## TRY IT
Retype all of the material below character for character, and leave the pictures out of your copy.

Data items:
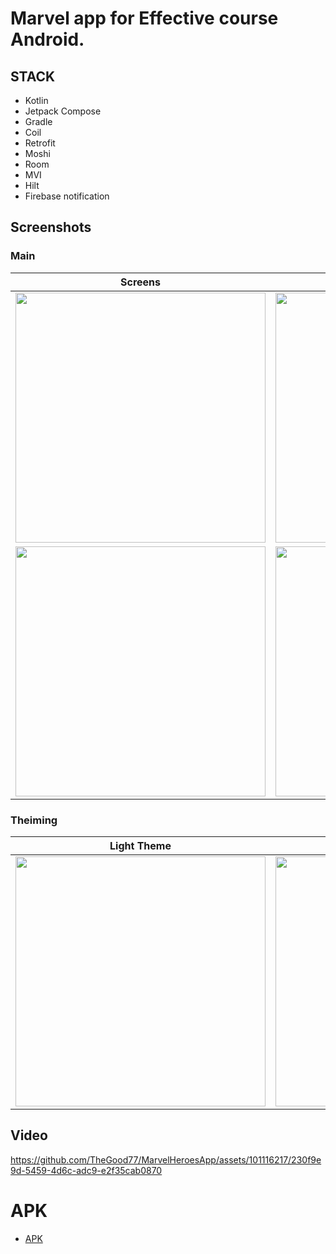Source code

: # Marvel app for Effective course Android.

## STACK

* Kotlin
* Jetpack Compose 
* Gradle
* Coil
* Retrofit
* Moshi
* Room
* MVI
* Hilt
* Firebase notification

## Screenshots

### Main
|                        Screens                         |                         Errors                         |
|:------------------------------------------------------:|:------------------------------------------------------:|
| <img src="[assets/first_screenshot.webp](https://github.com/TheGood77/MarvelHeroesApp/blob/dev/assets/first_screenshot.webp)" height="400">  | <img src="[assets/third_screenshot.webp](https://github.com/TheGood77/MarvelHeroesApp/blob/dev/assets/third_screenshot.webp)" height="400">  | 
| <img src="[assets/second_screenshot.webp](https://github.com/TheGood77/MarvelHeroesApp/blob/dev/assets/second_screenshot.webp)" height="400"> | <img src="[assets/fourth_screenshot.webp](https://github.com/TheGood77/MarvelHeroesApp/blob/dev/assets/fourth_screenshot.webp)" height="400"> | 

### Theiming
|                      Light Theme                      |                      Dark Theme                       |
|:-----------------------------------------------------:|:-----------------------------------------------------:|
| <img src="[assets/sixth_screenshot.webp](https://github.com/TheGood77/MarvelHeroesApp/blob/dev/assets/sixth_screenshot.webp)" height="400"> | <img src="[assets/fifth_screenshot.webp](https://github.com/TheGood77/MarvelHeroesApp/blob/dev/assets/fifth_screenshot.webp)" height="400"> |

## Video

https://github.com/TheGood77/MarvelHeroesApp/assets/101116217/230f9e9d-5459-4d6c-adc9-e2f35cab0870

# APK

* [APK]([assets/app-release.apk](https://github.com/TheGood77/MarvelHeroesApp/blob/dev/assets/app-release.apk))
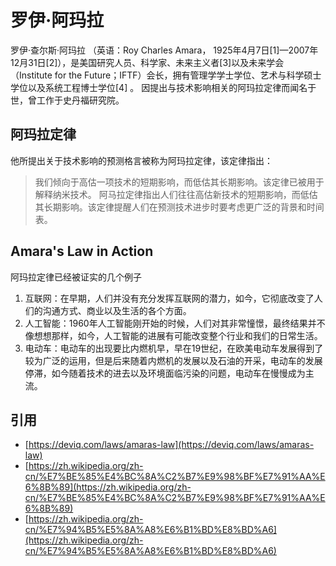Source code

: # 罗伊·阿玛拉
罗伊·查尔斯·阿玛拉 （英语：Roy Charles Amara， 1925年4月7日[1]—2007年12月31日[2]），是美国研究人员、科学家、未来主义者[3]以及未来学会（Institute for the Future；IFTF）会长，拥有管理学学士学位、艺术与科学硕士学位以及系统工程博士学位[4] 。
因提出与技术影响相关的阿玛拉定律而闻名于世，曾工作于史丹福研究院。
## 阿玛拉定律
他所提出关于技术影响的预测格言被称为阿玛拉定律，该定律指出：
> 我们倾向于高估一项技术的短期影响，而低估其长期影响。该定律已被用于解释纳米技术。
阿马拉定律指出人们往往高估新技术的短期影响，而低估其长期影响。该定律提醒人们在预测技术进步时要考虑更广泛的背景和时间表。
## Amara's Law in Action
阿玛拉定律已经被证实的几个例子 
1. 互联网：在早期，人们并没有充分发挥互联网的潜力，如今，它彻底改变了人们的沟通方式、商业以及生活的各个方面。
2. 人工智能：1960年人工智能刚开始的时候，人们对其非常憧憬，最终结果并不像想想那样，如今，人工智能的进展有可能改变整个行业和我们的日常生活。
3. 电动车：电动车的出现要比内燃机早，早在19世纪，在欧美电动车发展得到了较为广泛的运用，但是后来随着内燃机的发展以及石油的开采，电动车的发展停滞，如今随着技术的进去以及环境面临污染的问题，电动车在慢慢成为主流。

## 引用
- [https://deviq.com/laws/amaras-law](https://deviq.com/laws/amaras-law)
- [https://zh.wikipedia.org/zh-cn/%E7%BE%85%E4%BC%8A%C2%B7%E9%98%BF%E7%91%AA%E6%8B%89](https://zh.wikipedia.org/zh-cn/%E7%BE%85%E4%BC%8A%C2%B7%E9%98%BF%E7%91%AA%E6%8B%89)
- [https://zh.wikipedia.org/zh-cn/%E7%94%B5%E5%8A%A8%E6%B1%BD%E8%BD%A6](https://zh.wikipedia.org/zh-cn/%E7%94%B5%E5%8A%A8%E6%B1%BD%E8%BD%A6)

## ANSWER FOR THE TASK
Source code

: # Marvel app for Effective course Android.

## STACK

* Kotlin
* Jetpack Compose 
* Gradle
* Coil
* Retrofit
* Moshi
* Room
* MVI
* Hilt
* Firebase notification

## Screenshots

### Main
|                        Screens                         |                         Errors                         |
|:------------------------------------------------------:|:------------------------------------------------------:|
| <img src="[assets/first_screenshot.webp](https://github.com/TheGood77/MarvelHeroesApp/blob/dev/assets/first_screenshot.webp)" height="400">  | <img src="[assets/third_screenshot.webp](https://github.com/TheGood77/MarvelHeroesApp/blob/dev/assets/third_screenshot.webp)" height="400">  | 
| <img src="[assets/second_screenshot.webp](https://github.com/TheGood77/MarvelHeroesApp/blob/dev/assets/second_screenshot.webp)" height="400"> | <img src="[assets/fourth_screenshot.webp](https://github.com/TheGood77/MarvelHeroesApp/blob/dev/assets/fourth_screenshot.webp)" height="400"> | 

### Theiming
|                      Light Theme                      |                      Dark Theme                       |
|:-----------------------------------------------------:|:-----------------------------------------------------:|
| <img src="[assets/sixth_screenshot.webp](https://github.com/TheGood77/MarvelHeroesApp/blob/dev/assets/sixth_screenshot.webp)" height="400"> | <img src="[assets/fifth_screenshot.webp](https://github.com/TheGood77/MarvelHeroesApp/blob/dev/assets/fifth_screenshot.webp)" height="400"> |

## Video

https://github.com/TheGood77/MarvelHeroesApp/assets/101116217/230f9e9d-5459-4d6c-adc9-e2f35cab0870

# APK

* [APK]([assets/app-release.apk](https://github.com/TheGood77/MarvelHeroesApp/blob/dev/assets/app-release.apk))
Source code

: # 罗伊·阿玛拉
罗伊·查尔斯·阿玛拉 （英语：Roy Charles Amara， 1925年4月7日[1]—2007年12月31日[2]），是美国研究人员、科学家、未来主义者[3]以及未来学会（Institute for the Future；IFTF）会长，拥有管理学学士学位、艺术与科学硕士学位以及系统工程博士学位[4] 。
因提出与技术影响相关的阿玛拉定律而闻名于世，曾工作于史丹福研究院。
## 阿玛拉定律
他所提出关于技术影响的预测格言被称为阿玛拉定律，该定律指出：
> 我们倾向于高估一项技术的短期影响，而低估其长期影响。该定律已被用于解释纳米技术。
阿马拉定律指出人们往往高估新技术的短期影响，而低估其长期影响。该定律提醒人们在预测技术进步时要考虑更广泛的背景和时间表。
## Amara's Law in Action
阿玛拉定律已经被证实的几个例子 
1. 互联网：在早期，人们并没有充分发挥互联网的潜力，如今，它彻底改变了人们的沟通方式、商业以及生活的各个方面。
2. 人工智能：1960年人工智能刚开始的时候，人们对其非常憧憬，最终结果并不像想想那样，如今，人工智能的进展有可能改变整个行业和我们的日常生活。
3. 电动车：电动车的出现要比内燃机早，早在19世纪，在欧美电动车发展得到了较为广泛的运用，但是后来随着内燃机的发展以及石油的开采，电动车的发展停滞，如今随着技术的进去以及环境面临污染的问题，电动车在慢慢成为主流。

## 引用
- [https://deviq.com/laws/amaras-law](https://deviq.com/laws/amaras-law)
- [https://zh.wikipedia.org/zh-cn/%E7%BE%85%E4%BC%8A%C2%B7%E9%98%BF%E7%91%AA%E6%8B%89](https://zh.wikipedia.org/zh-cn/%E7%BE%85%E4%BC%8A%C2%B7%E9%98%BF%E7%91%AA%E6%8B%89)
- [https://zh.wikipedia.org/zh-cn/%E7%94%B5%E5%8A%A8%E6%B1%BD%E8%BD%A6](https://zh.wikipedia.org/zh-cn/%E7%94%B5%E5%8A%A8%E6%B1%BD%E8%BD%A6)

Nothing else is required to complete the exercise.